Pasquale Rotella organized his first dance music event in the early ’90s at 18 years old. Now he’s one of the biggest players in the EDM festival market.
As CEO of Insomniac Events, Rotella has produced hundreds of EDM concerts and festivals, including his company’s marquee event, the Electric Daisy Carnival. This year’s three-day EDC at the Las Vegas Motor Speedway drew a reported 115,000 attendees per day with a lineup boasting Avicii, Armin van Buuren, Afrojack, and Tiësto.
Billboard recently visited Rotella at Insomniac’s Los Angeles office to discuss the company’s new partnership with Live Nation, his thoughts on Robert F.X. Sillerman’s EDM-Focused SFX Entertainment, how drug-related deaths at festivals are impacting the business, teaming with Dick Clark Productions for a dance music awards show and much more.
Read the rest of the article and watch the other two parts of the video after the jump.
“It’s not just about the band on stage or the DJ on stage,” Rotella tells Billboard in one of three videos below. “It’s 10% venue, 10% acts, 10% production, 10% theatrics. People think I don’t care about the music or who’s on stage — and that’s crazy.” Rotella goes on to talk about the difficulties of running an EDM events company in this environment, which he refers to as “already saturated.”
In late June, during Insomniac’s inaugural EDMbiz conference in Las Vegas, Rotella confirmed rumors that his company had entered into a “creative partnership” Live Nation. The deal is valued at $50 million. During the same conference Insomniac also revealed a partnership with Dick Clark Productions to produce a dance music awards show in 2014.

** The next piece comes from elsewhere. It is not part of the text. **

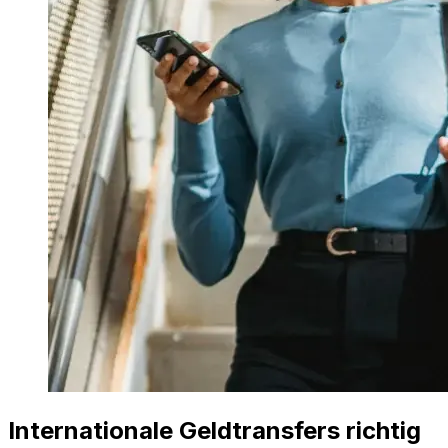
Internationale Geldtransfers richtig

“There’s some inspiration from the Grammys and People’s Choice Awards as well,” Rotella says of Insomniac’s 2014 dance music awards show. “We want it to stay super credible and not driven by politics or labels. We want it to be about things that are buzzing within dance music.”
But Rotella’s success hasn’t come with a fair share of controversy. Past reports have cast the promoter as being responsible for a string of drug-related deaths at Insomniac events. And in March 2012, Rotella was arrested on corruption charges, stemming from dealings with the Los Angeles Coliseum around the 2010 EDC. He’s since been cleared of those charges.
“When you have mass gatherings, it doesn’t matter what kind they are, there are issues,” Rotella says. “We haven’t seen anything that’s affected us, expect that we’ve looked at ourselves and said, ‘Is there something else we can do?’ We always do that.”